Directions for this task: Rewrite every line of the items below as a JSON list of strings, with one string per line and blank lines omitted.

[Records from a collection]
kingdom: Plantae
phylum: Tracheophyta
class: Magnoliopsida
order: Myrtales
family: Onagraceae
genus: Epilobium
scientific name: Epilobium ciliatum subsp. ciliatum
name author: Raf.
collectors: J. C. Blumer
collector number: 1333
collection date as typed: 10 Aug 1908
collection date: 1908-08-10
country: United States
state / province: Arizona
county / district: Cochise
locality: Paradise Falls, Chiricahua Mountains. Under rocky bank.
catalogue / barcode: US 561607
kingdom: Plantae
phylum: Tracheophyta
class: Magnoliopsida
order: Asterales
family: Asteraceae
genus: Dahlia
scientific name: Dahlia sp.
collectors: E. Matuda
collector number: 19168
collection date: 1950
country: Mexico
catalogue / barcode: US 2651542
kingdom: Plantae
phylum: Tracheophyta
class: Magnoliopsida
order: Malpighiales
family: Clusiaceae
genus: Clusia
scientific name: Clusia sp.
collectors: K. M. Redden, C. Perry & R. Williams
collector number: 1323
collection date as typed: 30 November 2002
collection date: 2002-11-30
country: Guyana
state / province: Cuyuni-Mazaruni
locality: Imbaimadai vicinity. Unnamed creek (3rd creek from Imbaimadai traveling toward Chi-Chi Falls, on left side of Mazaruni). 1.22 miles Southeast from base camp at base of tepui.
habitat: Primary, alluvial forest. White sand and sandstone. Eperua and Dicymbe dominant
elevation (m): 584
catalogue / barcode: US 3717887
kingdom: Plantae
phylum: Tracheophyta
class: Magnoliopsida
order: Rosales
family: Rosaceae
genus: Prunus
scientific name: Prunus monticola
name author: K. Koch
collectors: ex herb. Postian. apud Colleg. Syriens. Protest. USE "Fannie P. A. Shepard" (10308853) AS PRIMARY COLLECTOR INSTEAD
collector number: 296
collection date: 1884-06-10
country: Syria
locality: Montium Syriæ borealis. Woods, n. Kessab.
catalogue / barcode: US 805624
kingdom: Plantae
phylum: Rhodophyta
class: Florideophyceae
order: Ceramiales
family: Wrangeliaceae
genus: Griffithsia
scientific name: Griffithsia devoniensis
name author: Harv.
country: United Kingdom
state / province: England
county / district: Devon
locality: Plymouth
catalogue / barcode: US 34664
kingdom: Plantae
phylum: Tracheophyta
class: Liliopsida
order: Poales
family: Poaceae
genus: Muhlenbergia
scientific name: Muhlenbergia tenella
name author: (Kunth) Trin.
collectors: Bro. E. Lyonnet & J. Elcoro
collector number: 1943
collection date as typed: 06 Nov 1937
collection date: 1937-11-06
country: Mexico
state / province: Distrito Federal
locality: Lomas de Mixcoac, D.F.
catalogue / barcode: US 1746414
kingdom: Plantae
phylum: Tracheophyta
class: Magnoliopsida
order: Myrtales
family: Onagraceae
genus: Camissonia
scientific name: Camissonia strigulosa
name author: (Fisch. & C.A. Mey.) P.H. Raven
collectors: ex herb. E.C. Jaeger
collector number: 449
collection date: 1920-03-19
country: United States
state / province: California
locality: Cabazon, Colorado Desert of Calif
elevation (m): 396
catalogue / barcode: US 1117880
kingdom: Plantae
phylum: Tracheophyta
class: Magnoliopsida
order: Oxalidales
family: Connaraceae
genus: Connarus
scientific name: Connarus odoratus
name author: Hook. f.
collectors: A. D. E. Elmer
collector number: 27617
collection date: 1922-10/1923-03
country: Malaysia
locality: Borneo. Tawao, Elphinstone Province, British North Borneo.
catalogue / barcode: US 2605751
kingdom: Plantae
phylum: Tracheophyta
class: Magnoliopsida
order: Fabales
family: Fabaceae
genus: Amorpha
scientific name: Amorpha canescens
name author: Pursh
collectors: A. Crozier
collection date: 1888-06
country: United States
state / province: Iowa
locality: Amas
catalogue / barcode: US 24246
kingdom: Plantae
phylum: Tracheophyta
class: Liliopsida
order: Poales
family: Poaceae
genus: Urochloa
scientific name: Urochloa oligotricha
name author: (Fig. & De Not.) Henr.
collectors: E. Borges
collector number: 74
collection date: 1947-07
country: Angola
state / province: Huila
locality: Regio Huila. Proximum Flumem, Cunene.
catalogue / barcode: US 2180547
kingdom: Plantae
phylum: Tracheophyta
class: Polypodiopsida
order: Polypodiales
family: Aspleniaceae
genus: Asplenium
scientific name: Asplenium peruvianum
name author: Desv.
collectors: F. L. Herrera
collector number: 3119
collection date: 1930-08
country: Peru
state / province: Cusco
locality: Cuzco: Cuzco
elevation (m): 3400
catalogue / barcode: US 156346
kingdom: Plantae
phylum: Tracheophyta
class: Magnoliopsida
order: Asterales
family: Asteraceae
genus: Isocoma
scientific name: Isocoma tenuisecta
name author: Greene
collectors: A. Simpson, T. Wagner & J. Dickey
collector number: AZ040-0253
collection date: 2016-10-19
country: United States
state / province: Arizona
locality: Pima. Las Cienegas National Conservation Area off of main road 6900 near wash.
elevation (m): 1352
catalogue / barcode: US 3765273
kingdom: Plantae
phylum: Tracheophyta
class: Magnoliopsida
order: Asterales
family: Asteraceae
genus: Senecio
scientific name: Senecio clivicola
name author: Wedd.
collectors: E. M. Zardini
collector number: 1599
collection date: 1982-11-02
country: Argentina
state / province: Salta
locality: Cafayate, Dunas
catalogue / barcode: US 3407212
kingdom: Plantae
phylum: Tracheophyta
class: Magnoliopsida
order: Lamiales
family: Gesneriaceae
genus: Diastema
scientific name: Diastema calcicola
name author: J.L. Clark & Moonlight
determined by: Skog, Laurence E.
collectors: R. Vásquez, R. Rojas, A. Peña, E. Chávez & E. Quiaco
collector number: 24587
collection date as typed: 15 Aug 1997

Final answer:
[
  "kingdom: Plantae",
  "phylum: Tracheophyta",
  "class: Magnoliopsida",
  "order: Myrtales",
  "family: Onagraceae",
  "genus: Epilobium",
  "scientific name: Epilobium ciliatum subsp. ciliatum",
  "name author: Raf.",
  "collectors: J. C. Blumer",
  "collector number: 1333",
  "collection date as typed: 10 Aug 1908",
  "collection date: 1908-08-10",
  "country: United States",
  "state / province: Arizona",
  "county / district: Cochise",
  "locality: Paradise Falls, Chiricahua Mountains. Under rocky bank.",
  "catalogue / barcode: US 561607",
  "kingdom: Plantae",
  "phylum: Tracheophyta",
  "class: Magnoliopsida",
  "order: Asterales",
  "family: Asteraceae",
  "genus: Dahlia",
  "scientific name: Dahlia sp.",
  "collectors: E. Matuda",
  "collector number: 19168",
  "collection date: 1950",
  "country: Mexico",
  "catalogue / barcode: US 2651542",
  "kingdom: Plantae",
  "phylum: Tracheophyta",
  "class: Magnoliopsida",
  "order: Malpighiales",
  "family: Clusiaceae",
  "genus: Clusia",
  "scientific name: Clusia sp.",
  "collectors: K. M. Redden, C. Perry & R. Williams",
  "collector number: 1323",
  "collection date as typed: 30 November 2002",
  "collection date: 2002-11-30",
  "country: Guyana",
  "state / province: Cuyuni-Mazaruni",
  "locality: Imbaimadai vicinity. Unnamed creek (3rd creek from Imbaimadai traveling toward Chi-Chi Falls, on left side of Mazaruni). 1.22 miles Southeast from base camp at base of tepui.",
  "habitat: Primary, alluvial forest. White sand and sandstone. Eperua and Dicymbe dominant",
  "elevation (m): 584",
  "catalogue / barcode: US 3717887",
  "kingdom: Plantae",
  "phylum: Tracheophyta",
  "class: Magnoliopsida",
  "order: Rosales",
  "family: Rosaceae",
  "genus: Prunus",
  "scientific name: Prunus monticola",
  "name author: K. Koch",
  "collectors: ex herb. Postian. apud Colleg. Syriens. Protest. USE \"Fannie P. A. Shepard\" (10308853) AS PRIMARY COLLECTOR INSTEAD",
  "collector number: 296",
  "collection date: 1884-06-10",
  "country: Syria",
  "locality: Montium Syriæ borealis. Woods, n. Kessab.",
  "catalogue / barcode: US 805624",
  "kingdom: Plantae",
  "phylum: Rhodophyta",
  "class: Florideophyceae",
  "order: Ceramiales",
  "family: Wrangeliaceae",
  "genus: Griffithsia",
  "scientific name: Griffithsia devoniensis",
  "name author: Harv.",
  "country: United Kingdom",
  "state / province: England",
  "county / district: Devon",
  "locality: Plymouth",
  "catalogue / barcode: US 34664",
  "kingdom: Plantae",
  "phylum: Tracheophyta",
  "class: Liliopsida",
  "order: Poales",
  "family: Poaceae",
  "genus: Muhlenbergia",
  "scientific name: Muhlenbergia tenella",
  "name author: (Kunth) Trin.",
  "collectors: Bro. E. Lyonnet & J. Elcoro",
  "collector number: 1943",
  "collection date as typed: 06 Nov 1937",
  "collection date: 1937-11-06",
  "country: Mexico",
  "state / province: Distrito Federal",
  "locality: Lomas de Mixcoac, D.F.",
  "catalogue / barcode: US 1746414",
  "kingdom: Plantae",
  "phylum: Tracheophyta",
  "class: Magnoliopsida",
  "order: Myrtales",
  "family: Onagraceae",
  "genus: Camissonia",
  "scientific name: Camissonia strigulosa",
  "name author: (Fisch. & C.A. Mey.) P.H. Raven",
  "collectors: ex herb. E.C. Jaeger",
  "collector number: 449",
  "collection date: 1920-03-19",
  "country: United States",
  "state / province: California",
  "locality: Cabazon, Colorado Desert of Calif",
  "elevation (m): 396",
  "catalogue / barcode: US 1117880",
  "kingdom: Plantae",
  "phylum: Tracheophyta",
  "class: Magnoliopsida",
  "order: Oxalidales",
  "family: Connaraceae",
  "genus: Connarus",
  "scientific name: Connarus odoratus",
  "name author: Hook. f.",
  "collectors: A. D. E. Elmer",
  "collector number: 27617",
  "collection date: 1922-10/1923-03",
  "country: Malaysia",
  "locality: Borneo. Tawao, Elphinstone Province, British North Borneo.",
  "catalogue / barcode: US 2605751",
  "kingdom: Plantae",
  "phylum: Tracheophyta",
  "class: Magnoliopsida",
  "order: Fabales",
  "family: Fabaceae",
  "genus: Amorpha",
  "scientific name: Amorpha canescens",
  "name author: Pursh",
  "collectors: A. Crozier",
  "collection date: 1888-06",
  "country: United States",
  "state / province: Iowa",
  "locality: Amas",
  "catalogue / barcode: US 24246",
  "kingdom: Plantae",
  "phylum: Tracheophyta",
  "class: Liliopsida",
  "order: Poales",
  "family: Poaceae",
  "genus: Urochloa",
  "scientific name: Urochloa oligotricha",
  "name author: (Fig. & De Not.) Henr.",
  "collectors: E. Borges",
  "collector number: 74",
  "collection date: 1947-07",
  "country: Angola",
  "state / province: Huila",
  "locality: Regio Huila. Proximum Flumem, Cunene.",
  "catalogue / barcode: US 2180547",
  "kingdom: Plantae",
  "phylum: Tracheophyta",
  "class: Polypodiopsida",
  "order: Polypodiales",
  "family: Aspleniaceae",
  "genus: Asplenium",
  "scientific name: Asplenium peruvianum",
  "name author: Desv.",
  "collectors: F. L. Herrera",
  "collector number: 3119",
  "collection date: 1930-08",
  "country: Peru",
  "state / province: Cusco",
  "locality: Cuzco: Cuzco",
  "elevation (m): 3400",
  "catalogue / barcode: US 156346",
  "kingdom: Plantae",
  "phylum: Tracheophyta",
  "class: Magnoliopsida",
  "order: Asterales",
  "family: Asteraceae",
  "genus: Isocoma",
  "scientific name: Isocoma tenuisecta",
  "name author: Greene",
  "collectors: A. Simpson, T. Wagner & J. Dickey",
  "collector number: AZ040-0253",
  "collection date: 2016-10-19",
  "country: United States",
  "state / province: Arizona",
  "locality: Pima. Las Cienegas National Conservation Area off of main road 6900 near wash.",
  "elevation (m): 1352",
  "catalogue / barcode: US 3765273",
  "kingdom: Plantae",
  "phylum: Tracheophyta",
  "class: Magnoliopsida",
  "order: Asterales",
  "family: Asteraceae",
  "genus: Senecio",
  "scientific name: Senecio clivicola",
  "name author: Wedd.",
  "collectors: E. M. Zardini",
  "collector number: 1599",
  "collection date: 1982-11-02",
  "country: Argentina",
  "state / province: Salta",
  "locality: Cafayate, Dunas",
  "catalogue / barcode: US 3407212",
  "kingdom: Plantae",
  "phylum: Tracheophyta",
  "class: Magnoliopsida",
  "order: Lamiales",
  "family: Gesneriaceae",
  "genus: Diastema",
  "scientific name: Diastema calcicola",
  "name author: J.L. Clark & Moonlight",
  "determined by: Skog, Laurence E.",
  "collectors: R. Vásquez, R. Rojas, A. Peña, E. Chávez & E. Quiaco",
  "collector number: 24587",
  "collection date as typed: 15 Aug 1997"
]